I have a board with a PIC18F46K22 on it, and one of its UART ports is fed to a MAX13430 RS-485 half-duplex transceiver to communicate with other identical boards on a multi-drop network. There are bias resistors on the lines, and the bus is running at 5V, 9600 baud.
For the most part the communications work well. All nodes keep the receiver on always, and the 'sending' node enables the transmitter just before sending a message. The protocol is set up to avoid collisions. Messages sent from the sending node appear properly on the bus and are received OK by the other nodes, except for at the very end of the packet. Just before disabling the transmitter driver (or perhaps it's happening as the driver is being disabled), there is a brief pulse which is seen as a start bit for a new character. The receivers see this as 0xFF. I have adjusted the protocol to filter out this last character, but I would like to know if this is normal or if I should be trying to figure out the reason and fix it.
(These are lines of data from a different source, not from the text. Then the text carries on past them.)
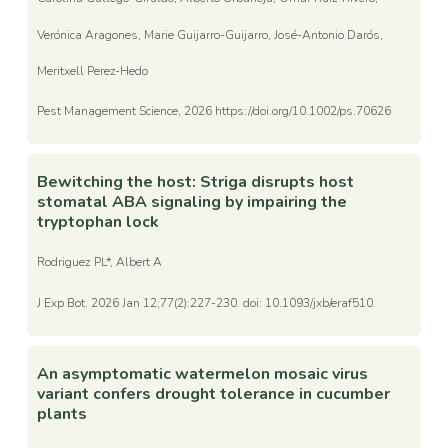
Verónica Aragones, Marie Guijarro-Guijarro, José-Antonio Darós,
Meritxell Perez-Hedo
Pest Management Science, 2026 https://doi.org/10.1002/ps.70626
Bewitching the host: Striga disrupts host
stomatal ABA signaling by impairing the
tryptophan lock
Rodriguez PL*, Albert A
J Exp Bot. 2026 Jan 12;77(2):227-230. doi: 10.1093/jxb/eraf510.
An asymptomatic watermelon mosaic virus
variant confers drought tolerance in cucumber
plants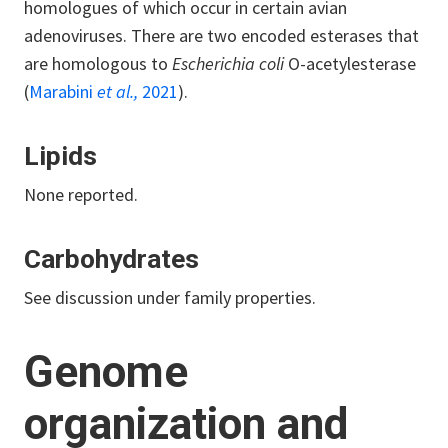
homologues of which occur in certain avian
adenoviruses. There are two encoded esterases that
are homologous to
Escherichia coli
O-acetylesterase
(
Marabini
et al.,
2021
).
Lipids
None reported.
Carbohydrates
See discussion under family properties.
Genome
organization and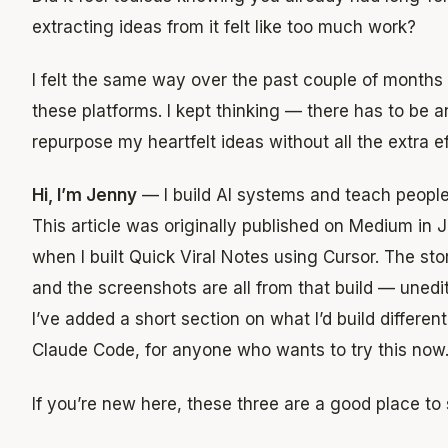
extracting ideas from it felt like too much work?
I felt the same way over the past couple of months 
these platforms. I kept thinking — there has to be a
repurpose my heartfelt ideas without all the extra ef
Hi, I’m Jenny
— I build AI systems and teach people
This article was originally published on Medium in
when I built Quick Viral Notes using Cursor. The sto
and the screenshots are all from that build — unedit
I’ve added a short section on what I’d build differen
Claude Code, for anyone who wants to try this now
If you’re new here, these three are a good place to s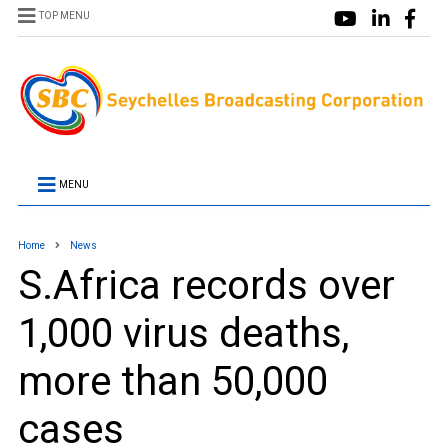
TOP MENU
MENU
Home
News
S.Africa records over
1,000 virus deaths,
more than 50,000
cases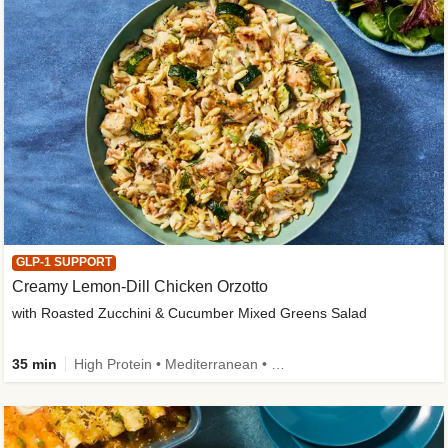
GLP-1 SUPPORT
Creamy Lemon-Dill Chicken Orzotto
with Roasted Zucchini & Cucumber Mixed Greens Salad
35 min
High Protein • Mediterranean • High Fiber • Easy Prep • Low Added Sugar • Kid Friendly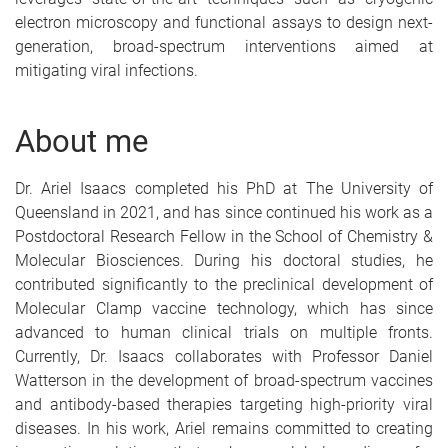
electron microscopy and functional assays to design next-
generation, broad-spectrum interventions aimed at
mitigating viral infections.
About me
Dr. Ariel Isaacs completed his PhD at The University of
Queensland in 2021, and has since continued his work as a
Postdoctoral Research Fellow in the School of Chemistry &
Molecular Biosciences. During his doctoral studies, he
contributed significantly to the preclinical development of
Molecular Clamp vaccine technology, which has since
advanced to human clinical trials on multiple fronts.
Currently, Dr. Isaacs collaborates with Professor Daniel
Watterson in the development of broad-spectrum vaccines
and antibody-based therapies targeting high-priority viral
diseases. In his work, Ariel remains committed to creating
I have attached a couple of logic probe captures I took at the end of the packet showing what I mean. The last byte was 0x20, and you can see the transmitter driver is then disabled. But then after the expected stop bit (differential A high, B low = high level at the receiving node's single-ended UART RX pin), the signals both invert (A low, B high = UART RX low), and then return to the normal idle state (A high, B low = UART RX high) after the transmitter is fully disabled. The second capture is just a close-up of the same pulse.
What could be causing that short pulse?